Mira que eres tonta

‘Entonces, este sábado es el gran día, ¿no?’ ‘¡Síiiii! Por fin se ha decidido y hemos quedado. Le he dicho que iba a estar en Veracruz y me ha asegurado que se pasaría sobre las dos’. Lucía y Cintia hablaban por teléfono casi todas las tardes, estaban en esa edad a medio camino entre la adolescencia y la madurez adulta. Sus días transcurrían felices entre las aulas del instituto y las salidas de los sábados con los amigos por La Zona. Sus mayores preocupaciones no pasaban de sacar buenas notas para la selectividad, sonsacar a sus padres que las dejaran una hora más por la noche, y procurar que los recuerdos que les dejaran sus primeros amores fueran bonitos.

Como siempre, Lucía y Cintia quedaron con los demás en la esquina de Cortefiel. Esa noche hacía frío en Alicante pese a que sólo estaban a mediados de noviembre. Cintia se puso sus pantalones de la suerte. Eran de vestir, muy simples: rectos y color gris oscuro, pero siempre que se los ponía le ocurrían cosas buenas. Arriba llevaba una camiseta negra de tirantes, que marcaba sus formas -aunque su pecho no fuera aún demasiado grande-; rebeca negra y chaquetón gris. Mientras se pintaba en el baño de su casa, pensaba en la impresión que le causaría a Juan Pedro cuando la viera. Quería estar guapa. Esa noche lo estaba, pero no era por el maquillaje, sino por el reflejo que dejaba en su cara esa ilusión por el romanticismo que, de momento, conservaba intacta, ésa que cuando la sientes te hace estar radiante Fueron primero a La Bocatería. Pidieron un metro. Se lo bebieron Las dos amigas bromearon con lo que iba a pasar esa noche. Cintia había conocido a Juan Pedro en un cursillo de periodismo. Moreno de piel, gracioso, lo que más le atrajo fue su sonrisa, no por vistos y hasta habituales sus hoyuelos dejaban de ser menos irresistibles. Tardaron en tomar confianza, los dos eran tímidos, pero conectaron. Salieron de La Bocatería en dirección a Veracruz. En el local, Cintia estaba pletórica. No paraba de bailar y sonreír. La hora se acercaba, su pulso se aceleraba por más que intentara disimular. Pasaron las dos, las dos y cuarto y las dos y media. Cintia no quería decir nada, pero empezaba a sentirse decepcionada, sus ojos no se apartaban de la puerta. Lucía lo sabía y se esforzaba en hacerla pensar en otras cosas. No funcionó, pero Juan Pedro apareció. La chica no pudo evitar que le subieran los colores. Vino solo, sin sus amigos. Se saludaron con dos besos y lo presentó. Cintia, aún ruborizada, le invitó a un tequila, que él aceptó encantado.

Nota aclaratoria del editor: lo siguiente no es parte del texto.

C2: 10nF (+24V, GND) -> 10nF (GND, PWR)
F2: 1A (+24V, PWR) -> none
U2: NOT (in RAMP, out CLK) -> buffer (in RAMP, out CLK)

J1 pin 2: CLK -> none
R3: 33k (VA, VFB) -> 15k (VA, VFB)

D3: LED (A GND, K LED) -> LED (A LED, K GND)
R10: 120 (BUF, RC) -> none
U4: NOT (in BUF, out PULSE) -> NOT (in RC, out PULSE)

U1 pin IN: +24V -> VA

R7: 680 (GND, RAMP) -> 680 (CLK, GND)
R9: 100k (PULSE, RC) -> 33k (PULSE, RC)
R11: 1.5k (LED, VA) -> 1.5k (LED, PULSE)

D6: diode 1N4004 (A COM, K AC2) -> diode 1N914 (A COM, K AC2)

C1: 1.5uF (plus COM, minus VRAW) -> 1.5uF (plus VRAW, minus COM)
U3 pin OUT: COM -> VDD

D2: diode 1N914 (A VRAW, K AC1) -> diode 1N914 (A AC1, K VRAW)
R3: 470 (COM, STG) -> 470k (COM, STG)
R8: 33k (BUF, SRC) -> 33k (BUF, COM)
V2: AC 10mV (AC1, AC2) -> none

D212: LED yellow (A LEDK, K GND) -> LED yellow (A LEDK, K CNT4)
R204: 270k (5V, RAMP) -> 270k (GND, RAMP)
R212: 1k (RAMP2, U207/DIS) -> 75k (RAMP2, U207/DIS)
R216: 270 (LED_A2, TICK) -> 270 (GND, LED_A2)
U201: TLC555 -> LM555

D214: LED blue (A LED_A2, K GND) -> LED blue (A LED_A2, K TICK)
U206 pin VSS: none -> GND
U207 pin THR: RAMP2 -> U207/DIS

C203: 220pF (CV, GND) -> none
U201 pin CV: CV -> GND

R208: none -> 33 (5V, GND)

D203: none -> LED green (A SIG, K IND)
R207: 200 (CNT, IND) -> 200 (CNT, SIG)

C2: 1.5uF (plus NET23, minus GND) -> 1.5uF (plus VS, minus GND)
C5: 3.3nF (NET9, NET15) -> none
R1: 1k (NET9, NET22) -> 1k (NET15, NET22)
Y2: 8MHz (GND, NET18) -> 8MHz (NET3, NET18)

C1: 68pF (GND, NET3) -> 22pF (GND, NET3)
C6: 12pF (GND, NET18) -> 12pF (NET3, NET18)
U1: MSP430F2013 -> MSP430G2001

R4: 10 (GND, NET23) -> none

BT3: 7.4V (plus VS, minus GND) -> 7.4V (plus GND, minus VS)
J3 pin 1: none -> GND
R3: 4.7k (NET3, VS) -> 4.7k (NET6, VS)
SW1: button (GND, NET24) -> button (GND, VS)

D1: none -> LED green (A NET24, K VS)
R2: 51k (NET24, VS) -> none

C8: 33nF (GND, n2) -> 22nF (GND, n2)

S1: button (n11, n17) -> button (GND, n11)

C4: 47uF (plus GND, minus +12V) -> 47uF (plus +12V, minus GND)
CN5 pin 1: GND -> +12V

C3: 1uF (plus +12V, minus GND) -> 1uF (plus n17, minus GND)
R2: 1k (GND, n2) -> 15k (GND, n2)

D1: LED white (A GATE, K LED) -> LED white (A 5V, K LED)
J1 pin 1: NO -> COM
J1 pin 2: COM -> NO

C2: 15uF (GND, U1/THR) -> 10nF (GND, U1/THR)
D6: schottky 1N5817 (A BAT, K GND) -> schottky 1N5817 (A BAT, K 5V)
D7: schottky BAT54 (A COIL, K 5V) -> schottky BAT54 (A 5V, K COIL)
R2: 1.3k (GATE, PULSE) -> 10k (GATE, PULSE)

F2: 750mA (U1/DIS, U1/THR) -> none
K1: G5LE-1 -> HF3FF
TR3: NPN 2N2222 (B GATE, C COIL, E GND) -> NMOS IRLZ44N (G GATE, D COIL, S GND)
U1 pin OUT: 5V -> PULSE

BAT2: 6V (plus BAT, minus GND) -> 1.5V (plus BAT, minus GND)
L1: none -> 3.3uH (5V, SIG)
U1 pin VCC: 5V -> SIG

Bailaron, pero el tiempo a Cintia se le agotaba. Esa noche tocaba regresar pronto a casa, y su padre no tardaría en llegar a Cortefiel para recogerla. Le dijo con verdadero fastidio que debía irse, y el chico no dudó en ofrecerse para acompañarla hasta Gadea, aunque apenas estaba a unos metros. El aire fresco de la calle les vino bien, pero Cintia se sentía algo desarropada sin la compañía de sus amigos y el calor del barullo y la música del pub. Llegaron al final de la calle. Se miraron, sonrieron nerviosos. Se despidieron, Juan Pedro le cogió de las manos. ‘Bueno, un beso, ¿no?’, le dijo. Ella le dio uno en cada mejilla, o lo que es lo mismo, dos. Lo hizo no tanto por pudor o por querer hacerse la dura como por falta de picardía  y de experiencia. -¡Ay, si lo pillara ahora!- ‘¡Hasta luego!’, dijo y empezó a caminar hacia Cortefiel. Pensó en volver la cabeza, como había visto en las películas, pero cuando quiso hacerlo ya había doblado la esquina y regresar sí hubiera quedado muy forzado, se hubiera notado demasiado, y eso lo sabía hasta ella.

Él se quedó parado, no terminaba de entender muy bien lo que acababa de pasar. Al final pensó que, simple y llanamente, no le gustaba a esa chica. No volvió al cursillo.